> **Set of tasks**:
1. According to the passage on engineered bacteria that make romidepsin, who led the research team?
2. From the passage on engineered bacteria that make romidepsin, quote the text starting with "Mouse model, human" and going on through "post-treatment are necessary.".
3. Continue the passage on engineered bacteria that make romidepsin from its last sentence.
**** Passage shown
The bacteria did what E. coli does best: they colonized. But instead of the gut, they homed in on tumors, establishing themselves in the oxygen-poor, immune-suppressed environment that solid tumors create. Once there, they began producing romidepsin on site.

Building a drug factory from scratch

Romidepsin is not a simple molecule. It is a bicyclic depsipeptide - a complex chemical structure that would normally require sophisticated industrial synthesis. The research team, led by Tianyu Jiang, used genetic and genomic engineering techniques to reconstruct the romidepsin biosynthetic pathway inside the EcN bacteria. They essentially gave a probiotic the genetic instructions to build a pharmaceutical.

The engineered bacteria produced romidepsin both in laboratory cultures (in vitro) and inside living animals (in vivo), under varying conditions. The dual-action mechanism combines two effects: the natural tendency of certain bacteria to colonize tumors, and the localized release of a proven anticancer agent.

Why bacteria target tumors

The concept of bacteria-mediated cancer therapy is not new, but the execution has lagged behind the theory. Certain bacterial strains, including EcN, preferentially accumulate in tumors because solid tumors create conditions that favor bacterial colonization: low oxygen levels, suppressed local immune responses, and abundant nutrients from rapidly dying cells. This natural targeting means the bacteria concentrate where the drug is needed most.

Previous attempts at bacterial cancer therapy have struggled with efficacy. The bacteria reach the tumor, but the therapeutic payloads they carry have often been insufficient. By engineering the bacteria to synthesize a potent, FDA-approved drug rather than carrying a modest therapeutic protein, this study attempts to close that gap.

Mouse model, human distance

The study used a mouse model with breast cancer tumors. The results showed that the engineered EcN colonized tumors and delivered romidepsin effectively in this controlled setting. But the distance between a mouse tumor model and a human cancer patient is vast.

Several critical questions remain unanswered. How would the human immune system respond to injected bacteria, even a probiotic strain, over time? Would the bacteria maintain drug production long enough to be therapeutically useful? What happens to the engineered bacteria after treatment - can they be reliably cleared from the body? The researchers themselves note that future studies identifying adverse outcomes and methods for eliminating the bacteria post-treatment are necessary.
********
**** Data extract
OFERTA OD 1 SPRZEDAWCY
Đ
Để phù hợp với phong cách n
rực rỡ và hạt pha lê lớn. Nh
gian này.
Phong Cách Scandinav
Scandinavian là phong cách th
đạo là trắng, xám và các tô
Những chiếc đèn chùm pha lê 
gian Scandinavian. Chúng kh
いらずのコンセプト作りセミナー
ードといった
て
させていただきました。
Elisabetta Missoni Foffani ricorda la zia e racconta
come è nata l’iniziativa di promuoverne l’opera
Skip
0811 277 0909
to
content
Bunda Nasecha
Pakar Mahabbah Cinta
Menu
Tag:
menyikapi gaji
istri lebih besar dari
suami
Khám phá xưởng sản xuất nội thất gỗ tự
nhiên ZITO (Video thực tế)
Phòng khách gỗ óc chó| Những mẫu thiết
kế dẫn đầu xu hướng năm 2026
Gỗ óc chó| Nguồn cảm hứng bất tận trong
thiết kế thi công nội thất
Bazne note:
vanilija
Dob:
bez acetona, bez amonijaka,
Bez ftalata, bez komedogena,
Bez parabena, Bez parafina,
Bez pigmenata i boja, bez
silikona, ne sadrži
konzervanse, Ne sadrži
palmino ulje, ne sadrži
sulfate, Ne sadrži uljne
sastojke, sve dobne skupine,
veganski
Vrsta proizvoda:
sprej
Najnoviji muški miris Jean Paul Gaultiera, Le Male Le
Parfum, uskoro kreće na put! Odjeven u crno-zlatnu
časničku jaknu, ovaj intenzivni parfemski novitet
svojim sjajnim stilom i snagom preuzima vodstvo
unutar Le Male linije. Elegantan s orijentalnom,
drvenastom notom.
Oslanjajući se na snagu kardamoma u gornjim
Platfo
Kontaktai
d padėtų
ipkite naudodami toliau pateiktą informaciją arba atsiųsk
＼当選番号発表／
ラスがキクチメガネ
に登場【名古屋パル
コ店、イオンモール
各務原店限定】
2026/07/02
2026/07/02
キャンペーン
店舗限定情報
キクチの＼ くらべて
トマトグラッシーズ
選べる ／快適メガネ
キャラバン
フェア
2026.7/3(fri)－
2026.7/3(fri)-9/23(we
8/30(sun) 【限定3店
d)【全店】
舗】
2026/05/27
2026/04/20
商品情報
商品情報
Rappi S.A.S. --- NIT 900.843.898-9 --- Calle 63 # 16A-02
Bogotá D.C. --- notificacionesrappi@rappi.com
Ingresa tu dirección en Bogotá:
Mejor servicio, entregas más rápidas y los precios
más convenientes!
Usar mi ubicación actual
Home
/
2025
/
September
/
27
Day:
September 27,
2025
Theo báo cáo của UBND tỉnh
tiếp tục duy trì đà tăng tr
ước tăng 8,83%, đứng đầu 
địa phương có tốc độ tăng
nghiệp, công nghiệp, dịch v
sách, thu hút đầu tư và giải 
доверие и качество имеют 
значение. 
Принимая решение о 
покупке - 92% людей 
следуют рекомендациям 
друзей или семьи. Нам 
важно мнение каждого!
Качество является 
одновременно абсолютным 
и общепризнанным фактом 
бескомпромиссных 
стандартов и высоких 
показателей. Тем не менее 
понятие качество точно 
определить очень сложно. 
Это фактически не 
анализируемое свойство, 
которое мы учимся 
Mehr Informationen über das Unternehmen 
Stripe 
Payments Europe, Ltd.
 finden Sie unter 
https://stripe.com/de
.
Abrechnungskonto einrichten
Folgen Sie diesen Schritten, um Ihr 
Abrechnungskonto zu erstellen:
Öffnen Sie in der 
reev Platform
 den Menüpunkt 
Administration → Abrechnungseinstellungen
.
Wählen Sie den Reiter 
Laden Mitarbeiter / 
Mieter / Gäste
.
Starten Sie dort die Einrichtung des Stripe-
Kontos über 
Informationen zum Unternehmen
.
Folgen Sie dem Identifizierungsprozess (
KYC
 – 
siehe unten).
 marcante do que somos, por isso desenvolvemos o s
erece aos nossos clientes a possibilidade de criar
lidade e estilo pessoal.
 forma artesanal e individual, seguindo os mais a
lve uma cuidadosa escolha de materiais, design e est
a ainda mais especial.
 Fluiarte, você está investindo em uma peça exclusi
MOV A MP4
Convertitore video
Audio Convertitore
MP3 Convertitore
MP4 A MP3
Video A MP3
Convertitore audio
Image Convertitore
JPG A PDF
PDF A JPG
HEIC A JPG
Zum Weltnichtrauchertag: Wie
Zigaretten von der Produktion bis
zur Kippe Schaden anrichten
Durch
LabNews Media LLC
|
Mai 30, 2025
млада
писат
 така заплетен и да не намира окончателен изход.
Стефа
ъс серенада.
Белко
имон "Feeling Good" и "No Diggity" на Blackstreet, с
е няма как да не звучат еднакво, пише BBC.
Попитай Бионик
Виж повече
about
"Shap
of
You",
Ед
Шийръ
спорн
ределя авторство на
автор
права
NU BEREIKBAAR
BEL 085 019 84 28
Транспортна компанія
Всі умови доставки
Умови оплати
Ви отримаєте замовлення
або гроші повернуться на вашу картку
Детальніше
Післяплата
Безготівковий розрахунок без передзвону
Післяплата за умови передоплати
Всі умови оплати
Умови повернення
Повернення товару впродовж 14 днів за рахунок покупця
********
> **Answers by item number**:
1. Tianyu Jiang led the research team.

2.
Mouse model, human distance

The study used a mouse model with breast cancer tumors. The results showed that the engineered EcN colonized tumors and delivered romidepsin effectively in this controlled setting. But the distance between a mouse tumor model and a human cancer patient is vast.

Several critical questions remain unanswered. How would the human immune system respond to injected bacteria, even a probiotic strain, over time? Would the bacteria maintain drug production long enough to be therapeutically useful? What happens to the engineered bacteria after treatment - can they be reliably cleared from the body? The researchers themselves note that future studies identifying adverse outcomes and methods for eliminating the bacteria post-treatment are necessary.

3.
There is also the regulatory challenge. A living, genetically modified organism that produces a drug inside the body is a fundamentally different product from a pill or an injection. The safety and manufacturing standards for such a therapy would need to be developed largely from scratch.

A foundation, not a finish line

The researchers describe their work as establishing "a solid foundation" for engineering bacteria capable of producing small-molecule anticancer drugs for tumor-targeted therapy. That framing is appropriate. This is proof-of-concept work in an animal model, not a clinical therapy.

But the underlying idea - using bacteria as programmable drug factories that self-deliver to tumors - has appeal precisely because it addresses one of oncology's core problems: getting enough drug to the tumor without poisoning the rest of the body. If the approach can be made safe and reliable in humans, it could change how localized cancer treatment works.

For now, the engineered E. coli exists in the laboratory and in mouse models. The path to a patient's bedside, if it gets there, will require years of safety testing, optimization, and regulatory navigation. But the demonstration that a common gut bacterium can be turned into a tumor-colonizing drug manufacturer is a technical achievement that opens a distinct line of research.

Source: Ma C. et al. "Engineered romidepsin biosynthetic pathways in Escherichia coli Nissle 1917 improve the efficacy of bacteria-mediated cancer therapy." PLOS Biology 24(3): e3003657, March 17, 2026. DOI: 10.1371/journal.pbio.3003657. Research conducted at Shandong University, Qingdao, China.